[Gluster-users] Gluster-users Digest, Vol 48, Issue 18 - Horrible Gluster Performance

Mon Apr 16 14:58:09 UTC 2012

Philip,

What parts of your system perform well?   Can you give a specific example of your workload (what you are asking system to do)?  If it's a mixture of different workloads that's important too.  What version of Gluster and Linux are you using?  My suggestions would be 

a) to reset all your gluster tuning parameters to their default values unless you are sure that they actually improve performance, and 

b) try to isolate your performance problem to as simple a workload as possible before you try to fix it, and try to determine what workloads DO work well in your configuration.  This will make it easier for others to help.  

c) if latency spikes are the issue, this sounds like it could be related to writes being excessively buffered by Linux kernel and then being flushed all at once, which can block reads.  If so, Use "iostat -kx /dev/sd? 5" or equivalent to observe.  You can throttle back "dirty pages" in kernel and avoid buffering dirty pages for long periods of time to avoid these spikes.  

http://community.gluster.org/a/linux-kernel-tuning-for-glusterfs/ provides some suggestions that may be relevant to your problem, my recommendations are in a comment here.  

>Message: 9
>Date: Fri, 13 Apr 2012 11:25:58 +0200
>From: Philip <flips01 at googlemail.com>
>Subject: [Gluster-users] Horrible Gluster Performance
>To: gluster-users at gluster.org
>Message-ID:
	<CAKDbnM7AsprRBgiXH6aHoAra6N9DV=KX69w1CEpfmRGW5738DQ at mail.gmail.com>
>Content-Type: text/plain; charset="iso-8859-1"
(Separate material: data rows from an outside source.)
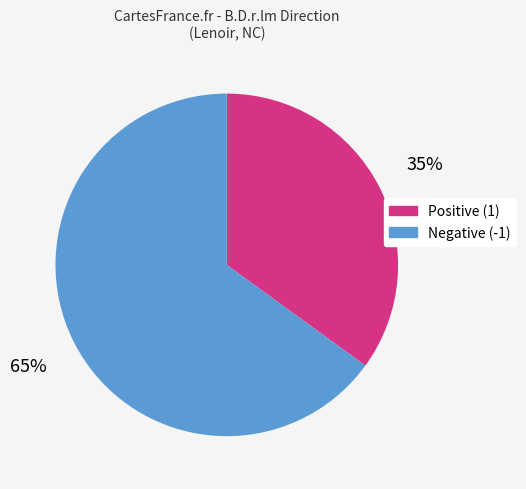

Is there a majority slice in this chart?

Yes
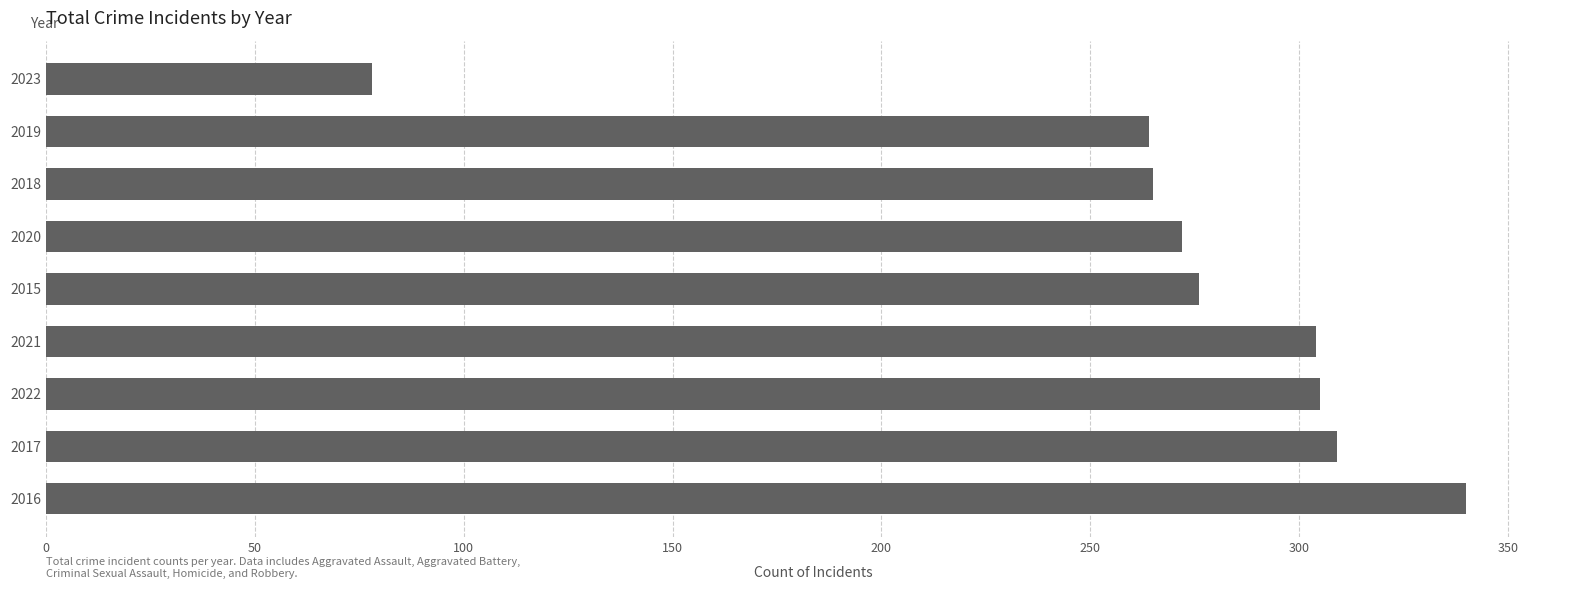

True or false: the data shows 129 at 2017.

False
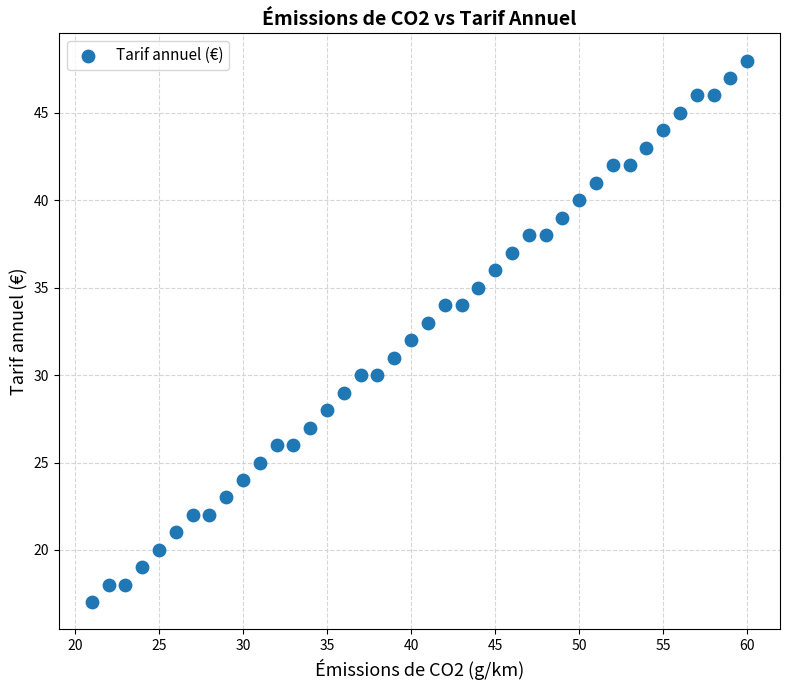

What is the range of X values (max minus min)?

39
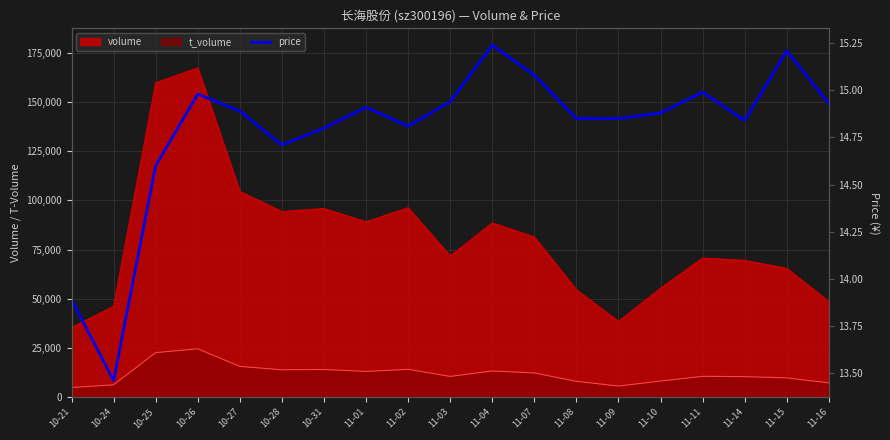

What is the sum of the values at 11-16 and 11-02?

29.7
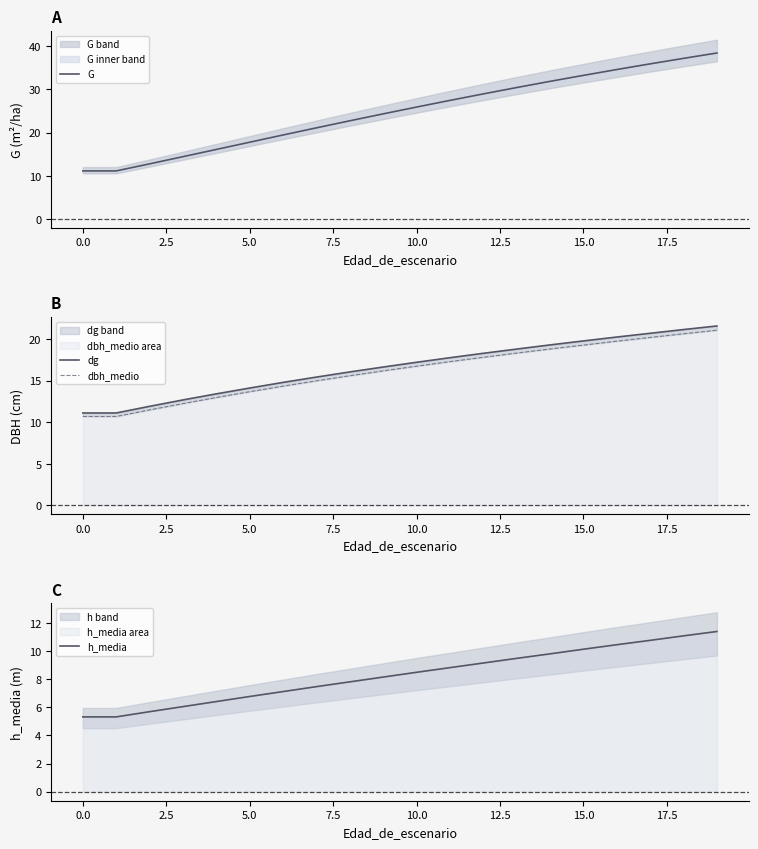

Count the number of data series in this chart.

4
>I have a small GlusterFS Cluster providing a replicated volume. Each server
>has 2 SAS disks for the OS and logs and 22 SATA disks for the actual data
>striped together as a RAID10 using MegaRAID SAS 9280-4i4e with this
>configuration: http://pastebin.com/2xj4401J

>Connected to this cluster are a few other servers with the native client
>running nginx to serve files stored on it in the order of 3-10MB.

>Right now a storage server has a outgoing bandwith of 300Mbit/s and the
>busy rate of the raid array is at 30-40%. There are also strange
>side-effects: Sometimes the io-latency skyrockets and there is no access
>possible on the raid for >10 seconds. This happens at 300Mbit/s or
>1000Mbit/s of outgoing bandwidth. The file system used is xfs and it has
>been tuned to match the raid stripe size.

>I've tested all sorts of gluster settings but none seem to have any effect
>because of that I've reset the volume configuration and it is using the
>default one.

>Does anyone have an idea what could be the reason for such a bad
>performance? 22 Disks in a RAID10 should deliver *way* more throughput.